- EXERCISE DESCRIPTION -
Among the lines below, return each one that contains the word "Chair".

————

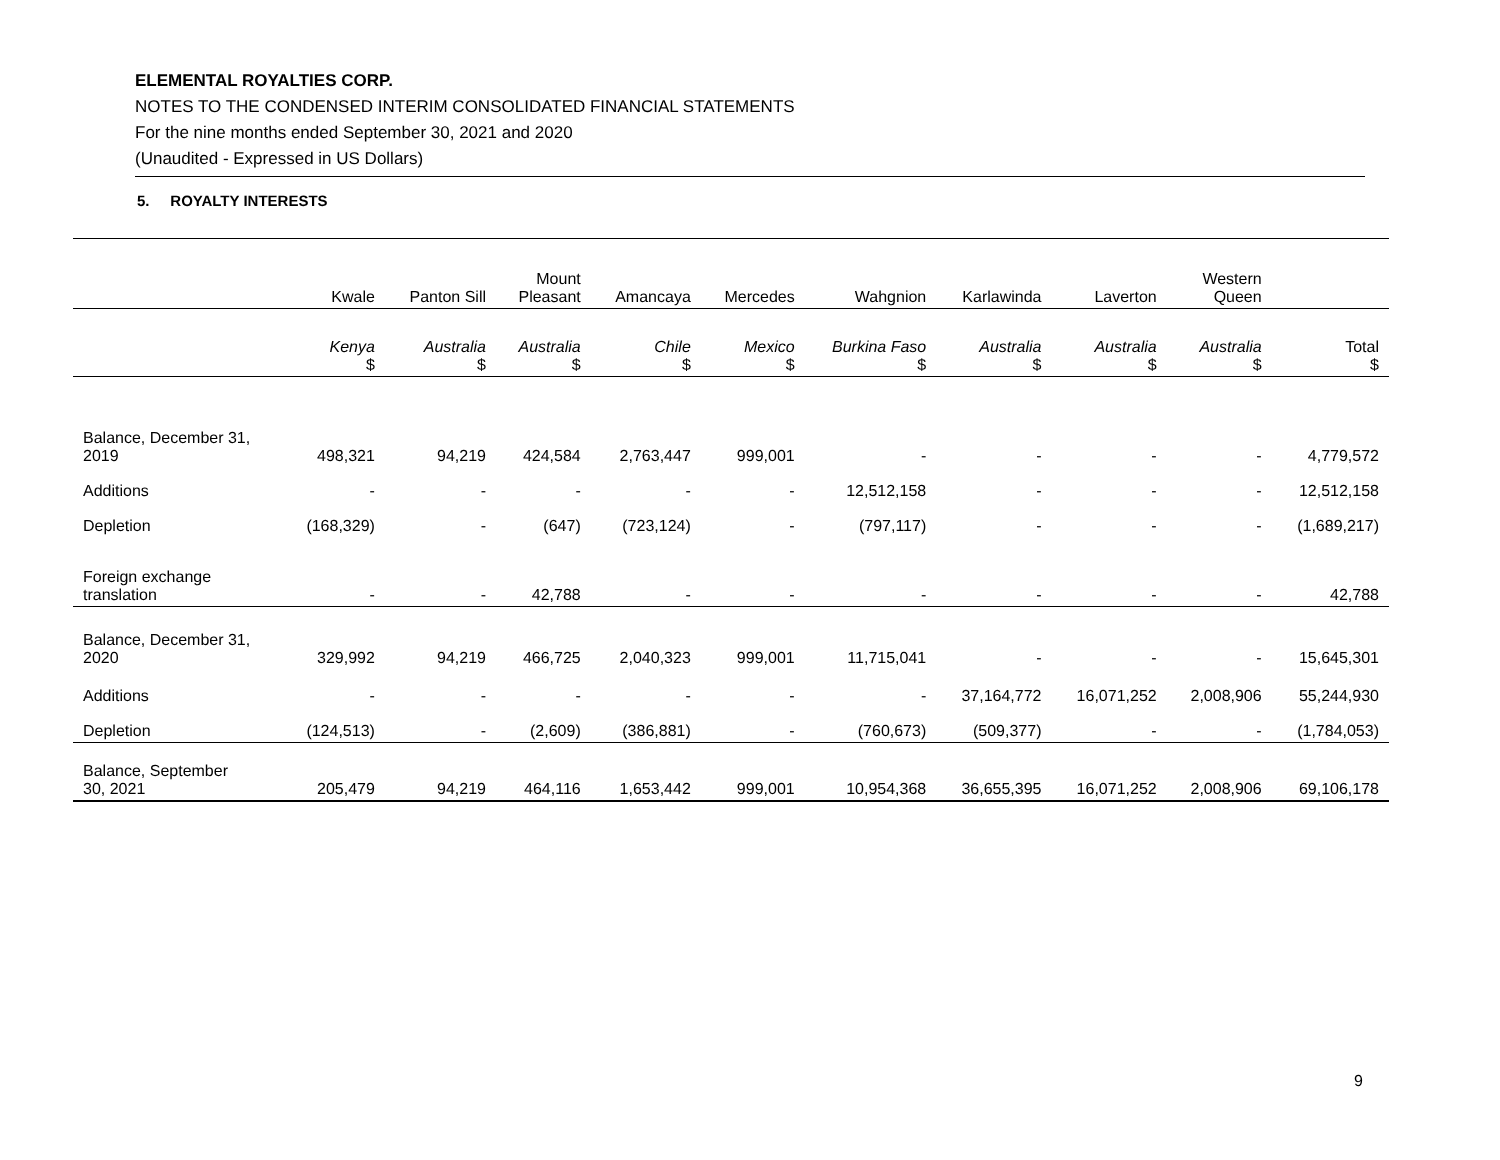ELEMENTAL ROYALTIES CORP.
NOTES TO THE CONDENSED INTERIM CONSOLIDATED FINANCIAL STATEMENTS
For the nine months ended September 30, 2021 and 2020
(Unaudited - Expressed in US Dollars)
5. ROYALTY INTERESTS
| | Kwale | Panton Sill | Mount Pleasant | Amancaya | Mercedes | Wahgnion | Karlawinda | Laverton | Western Queen | |
| --- | --- | --- | --- | --- | --- | --- | --- | --- | --- | --- |
| | Kenya $ | Australia $ | Australia $ | Chile $ | Mexico $ | Burkina Faso $ | Australia $ | Australia $ | Australia $ | Total $ |
| Balance, December 31, 2019 | 498,321 | 94,219 | 424,584 | 2,763,447 | 999,001 | - | - | - | - | 4,779,572 |
| Additions | - | - | - | - | - | 12,512,158 | - | - | - | 12,512,158 |
| Depletion | (168,329) | - | (647) | (723,124) | - | (797,117) | - | - | - | (1,689,217) |
| Foreign exchange translation | - | - | 42,788 | - | - | - | - | - | - | 42,788 |
| Balance, December 31, 2020 | 329,992 | 94,219 | 466,725 | 2,040,323 | 999,001 | 11,715,041 | - | - | - | 15,645,301 |
| Additions | - | - | - | - | - | - | 37,164,772 | 16,071,252 | 2,008,906 | 55,244,930 |
| Depletion | (124,513) | - | (2,609) | (386,881) | - | (760,673) | (509,377) | - | - | (1,784,053) |
| Balance, September 30, 2021 | 205,479 | 94,219 | 464,116 | 1,653,442 | 999,001 | 10,954,368 | 36,655,395 | 16,071,252 | 2,008,906 | 69,106,178 |
9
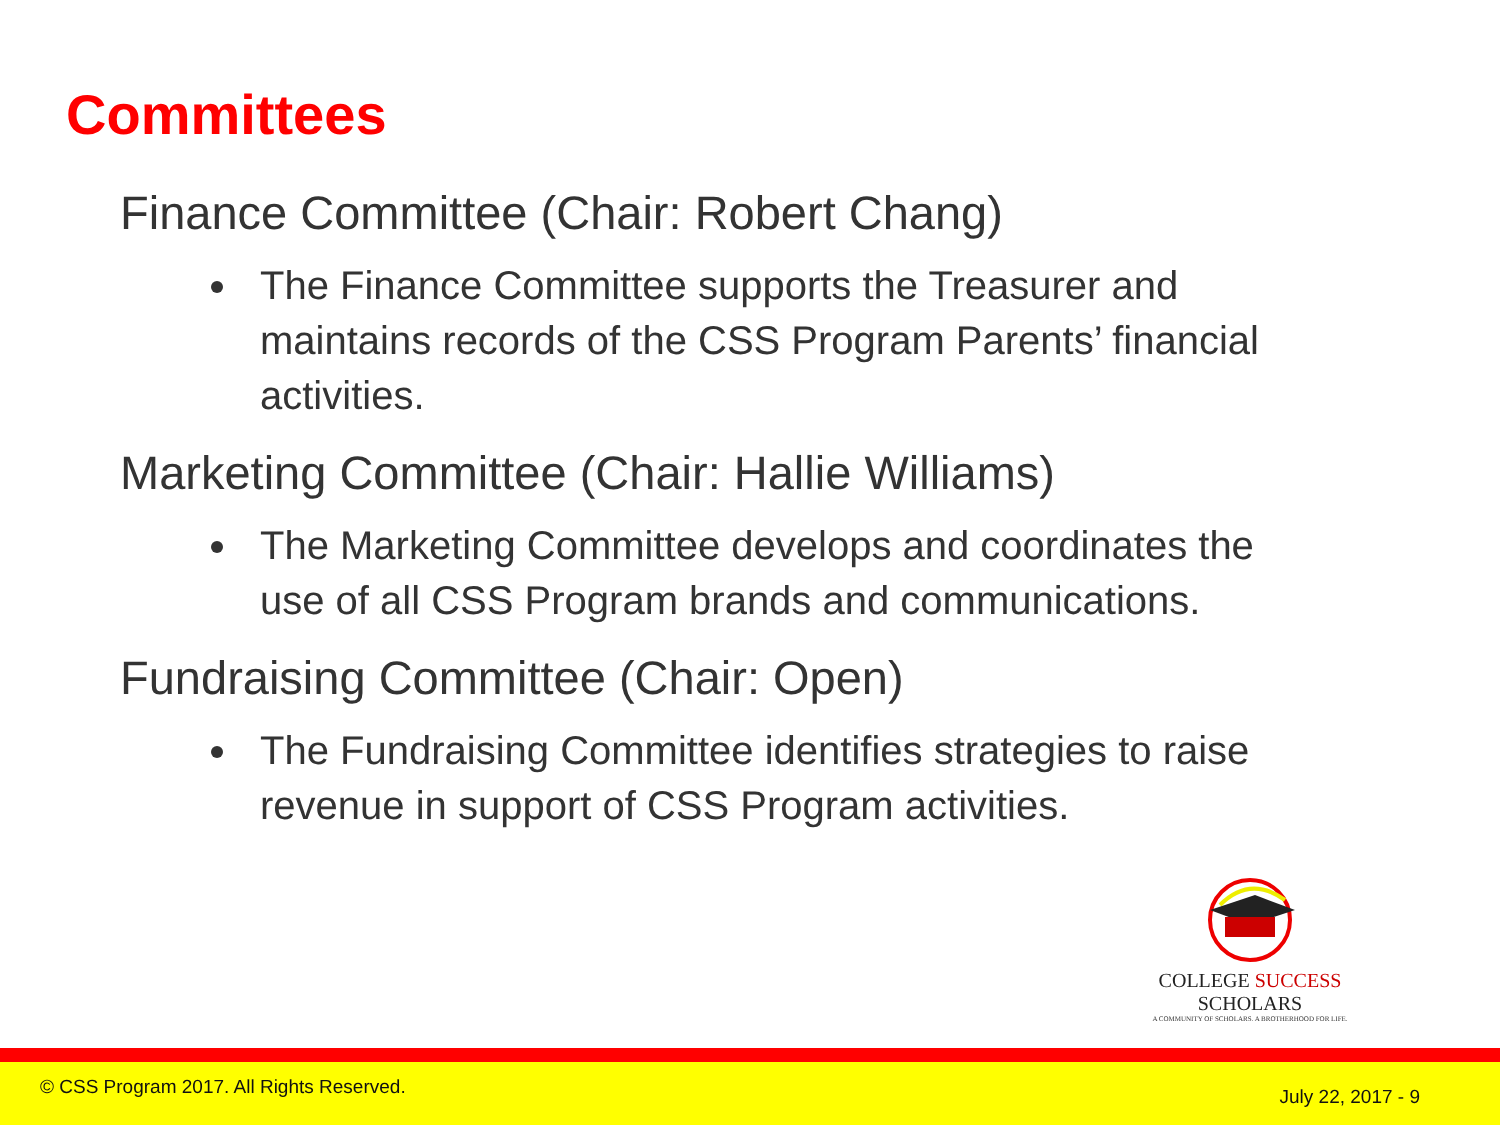Committees
Finance Committee (Chair: Robert Chang)
The Finance Committee supports the Treasurer and maintains records of the CSS Program Parents’ financial activities.
Marketing Committee (Chair: Hallie Williams)
The Marketing Committee develops and coordinates the use of all CSS Program brands and communications.
Fundraising Committee (Chair: Open)
The Fundraising Committee identifies strategies to raise revenue in support of CSS Program activities.
COLLEGE SUCCESS SCHOLARS
A COMMUNITY OF SCHOLARS. A BROTHERHOOD FOR LIFE.
© CSS Program 2017. All Rights Reserved. July 22, 2017 - 9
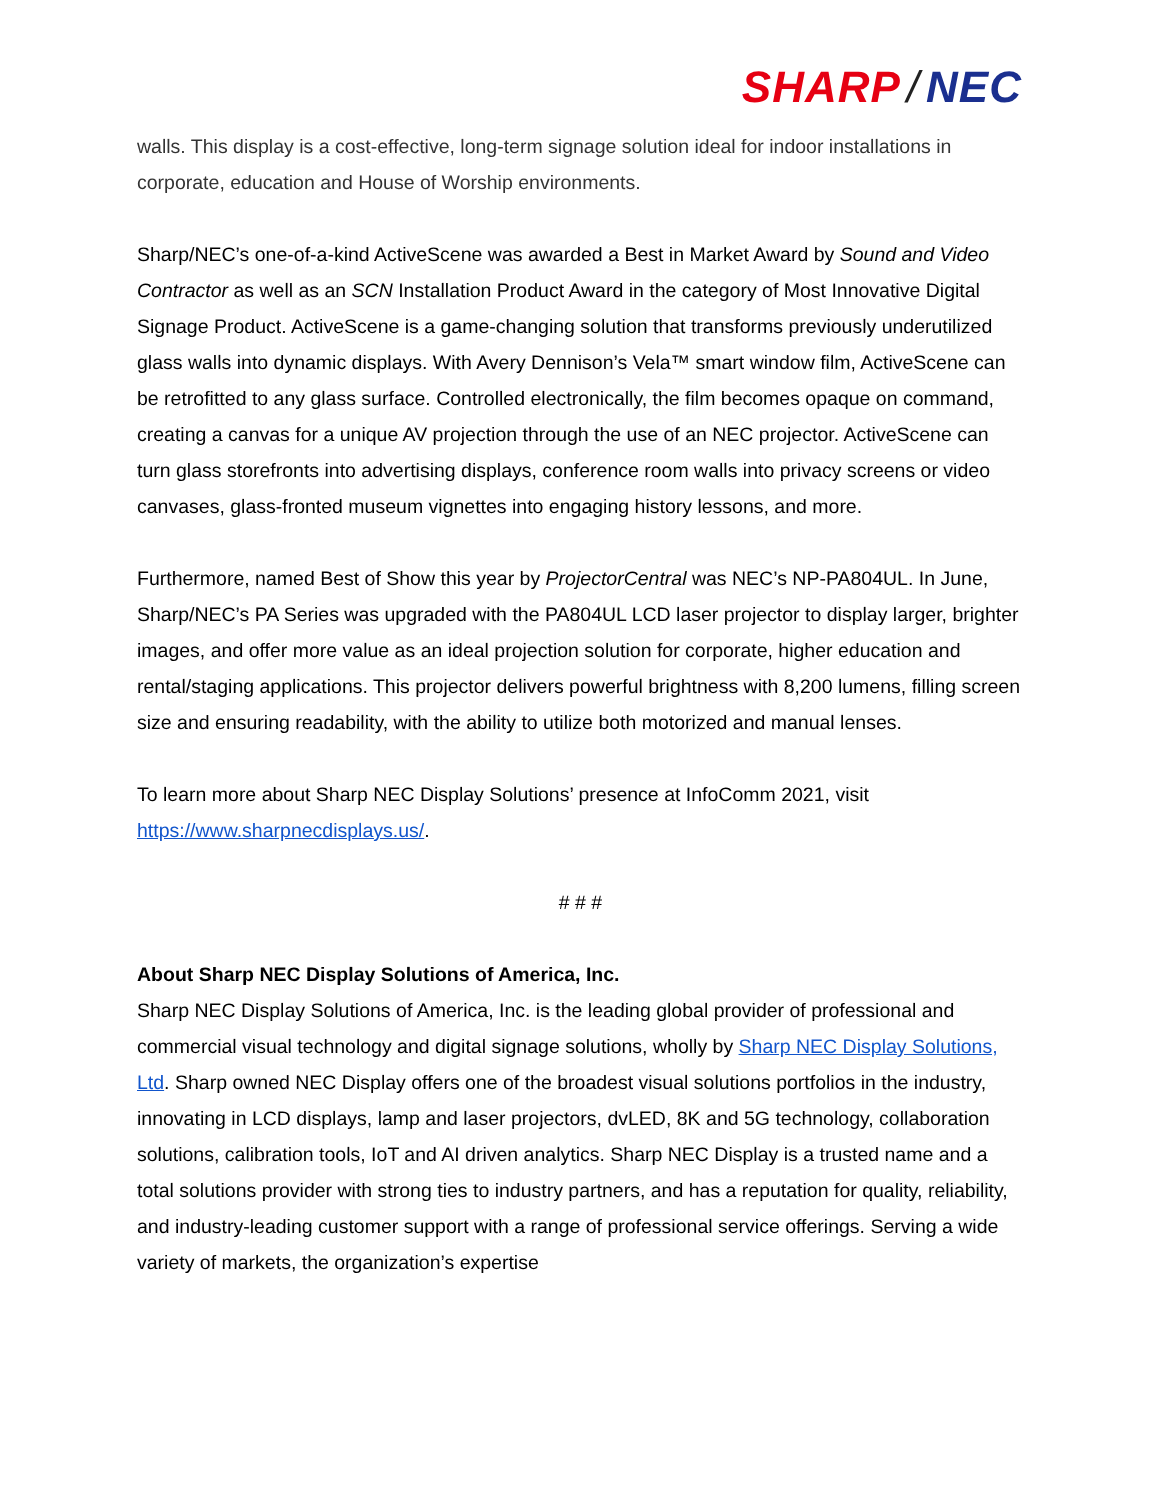SHARP / NEC
walls. This display is a cost-effective, long-term signage solution ideal for indoor installations in corporate, education and House of Worship environments.
Sharp/NEC’s one-of-a-kind ActiveScene was awarded a Best in Market Award by Sound and Video Contractor as well as an SCN Installation Product Award in the category of Most Innovative Digital Signage Product. ActiveScene is a game-changing solution that transforms previously underutilized glass walls into dynamic displays. With Avery Dennison’s Vela™ smart window film, ActiveScene can be retrofitted to any glass surface. Controlled electronically, the film becomes opaque on command, creating a canvas for a unique AV projection through the use of an NEC projector. ActiveScene can turn glass storefronts into advertising displays, conference room walls into privacy screens or video canvases, glass-fronted museum vignettes into engaging history lessons, and more.
Furthermore, named Best of Show this year by ProjectorCentral was NEC’s NP-PA804UL. In June, Sharp/NEC’s PA Series was upgraded with the PA804UL LCD laser projector to display larger, brighter images, and offer more value as an ideal projection solution for corporate, higher education and rental/staging applications. This projector delivers powerful brightness with 8,200 lumens, filling screen size and ensuring readability, with the ability to utilize both motorized and manual lenses.
To learn more about Sharp NEC Display Solutions’ presence at InfoComm 2021, visit https://www.sharpnecdisplays.us/.
# # #
About Sharp NEC Display Solutions of America, Inc.
Sharp NEC Display Solutions of America, Inc. is the leading global provider of professional and commercial visual technology and digital signage solutions, wholly by Sharp NEC Display Solutions, Ltd. Sharp owned NEC Display offers one of the broadest visual solutions portfolios in the industry, innovating in LCD displays, lamp and laser projectors, dvLED, 8K and 5G technology, collaboration solutions, calibration tools, IoT and AI driven analytics. Sharp NEC Display is a trusted name and a total solutions provider with strong ties to industry partners, and has a reputation for quality, reliability, and industry-leading customer support with a range of professional service offerings. Serving a wide variety of markets, the organization’s expertise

————

- ANSWER SPACE -
Finance Committee (Chair: Robert Chang)
Marketing Committee (Chair: Hallie Williams)
Fundraising Committee (Chair: Open)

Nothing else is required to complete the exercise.